2021 was the year attention metrics made everyone's radar. Now everyone's scrambling to build robust currencies that allow people to get away from clicks and better value impact. Professor Karen Nelson-Field’s Amplified Intelligence is leading the pack, in late September landing funds from some of Australia and New Zealand’s top high net worth investors and family offices – including tech darlings Canva and Afterpay – via venture capital syndicate Ten13. With Nine on board – and now working out how to implement attention planning and buying – 2022 could be a breakthrough year.
3.
Our assumption should be that [Apple's changes] may disable many things marketers do, as those practices often take advantage of all available information on a device or in an app.
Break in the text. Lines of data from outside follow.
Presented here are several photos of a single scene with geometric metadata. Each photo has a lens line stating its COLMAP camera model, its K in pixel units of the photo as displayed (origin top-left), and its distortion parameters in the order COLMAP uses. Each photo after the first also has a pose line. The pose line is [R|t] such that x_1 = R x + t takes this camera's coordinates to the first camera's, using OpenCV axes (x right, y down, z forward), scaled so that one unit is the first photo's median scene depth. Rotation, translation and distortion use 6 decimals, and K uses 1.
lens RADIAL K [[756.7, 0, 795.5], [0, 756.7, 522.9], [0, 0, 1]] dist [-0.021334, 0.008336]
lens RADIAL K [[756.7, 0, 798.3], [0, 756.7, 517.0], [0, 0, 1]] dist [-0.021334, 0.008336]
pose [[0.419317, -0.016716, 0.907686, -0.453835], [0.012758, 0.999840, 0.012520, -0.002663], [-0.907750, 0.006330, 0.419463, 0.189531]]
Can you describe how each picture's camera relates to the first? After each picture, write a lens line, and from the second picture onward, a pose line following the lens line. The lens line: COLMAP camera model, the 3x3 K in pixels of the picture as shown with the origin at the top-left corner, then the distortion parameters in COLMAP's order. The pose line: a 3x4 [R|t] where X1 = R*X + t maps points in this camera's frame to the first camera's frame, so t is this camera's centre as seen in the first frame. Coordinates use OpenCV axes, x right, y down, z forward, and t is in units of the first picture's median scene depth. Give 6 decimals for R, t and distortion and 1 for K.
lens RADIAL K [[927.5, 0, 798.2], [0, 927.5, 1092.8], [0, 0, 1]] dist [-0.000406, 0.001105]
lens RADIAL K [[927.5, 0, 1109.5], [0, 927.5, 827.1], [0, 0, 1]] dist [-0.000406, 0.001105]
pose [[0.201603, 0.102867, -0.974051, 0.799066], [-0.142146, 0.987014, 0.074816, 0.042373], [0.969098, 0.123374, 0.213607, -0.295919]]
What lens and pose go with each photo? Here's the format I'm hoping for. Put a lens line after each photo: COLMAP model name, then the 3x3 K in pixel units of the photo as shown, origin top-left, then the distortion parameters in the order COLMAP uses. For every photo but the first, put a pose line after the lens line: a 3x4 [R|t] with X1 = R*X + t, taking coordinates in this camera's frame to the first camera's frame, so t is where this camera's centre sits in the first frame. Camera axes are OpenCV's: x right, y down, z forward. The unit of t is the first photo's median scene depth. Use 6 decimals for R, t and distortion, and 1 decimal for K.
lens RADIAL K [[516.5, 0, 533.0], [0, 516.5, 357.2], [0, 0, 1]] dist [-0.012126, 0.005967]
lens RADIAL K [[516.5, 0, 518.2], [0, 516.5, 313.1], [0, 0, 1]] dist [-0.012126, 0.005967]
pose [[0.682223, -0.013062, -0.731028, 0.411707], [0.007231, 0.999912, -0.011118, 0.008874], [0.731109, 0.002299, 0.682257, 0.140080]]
Apple rumble: iOS 15 to clobber fingerprinting, ‘householding’, ID targeting and email marketing
Apple is keeping the heat on brands and publishing – and for some the impacts of its latest iOS update could be more disruptive than the end of cookies. Adtech firms are also in Apple's crosshairs. Universal IDs may be toast. Fingerprinting, now rebranded as probabalistic tracking, becomes harder. Anyone that does email marketing should probably be worried.
2.
The thing to remember is that hyper-targeted advertising is a lot like Game of Thrones. We enjoyed it for a while but now it’s coming to a disappointing, confusing end, so it’s time to start a fresh series.
Apple's April iOS 14.5 update saw few people opting in to share their data. Things have not really picked up. Some think the stability of Apple's ID for Advertisers, a crucial cog in the ad machine, is seriously compromised, with billions of dollars worth of advertising impacted. But while some predicted blood for publishers before the year end – and marketers are now feeling the impacts on targeting, measurements and costs – the sky appears not have fallen in. Yet.
1.
CBA has made changes in our media buying technology and have transitioned to the Google adserver, Google Search buying platform and [we are] in the process of transitioning to the digital programmatic DSP.
CommBank splits Adobe stack as Google feasts on post-cookie fears, Ad Cloud’s future questioned
After cookie-based match rates started to drop off driven by Apple and Google's pincer movement – and its ad server started to look less fit for purpose – CommBank opted to get closer to Google at Adobe's expense. Telcos and large FMCG companies are also understood to mulling similar moves as the adtech turf wars enter a new phase here and abroad.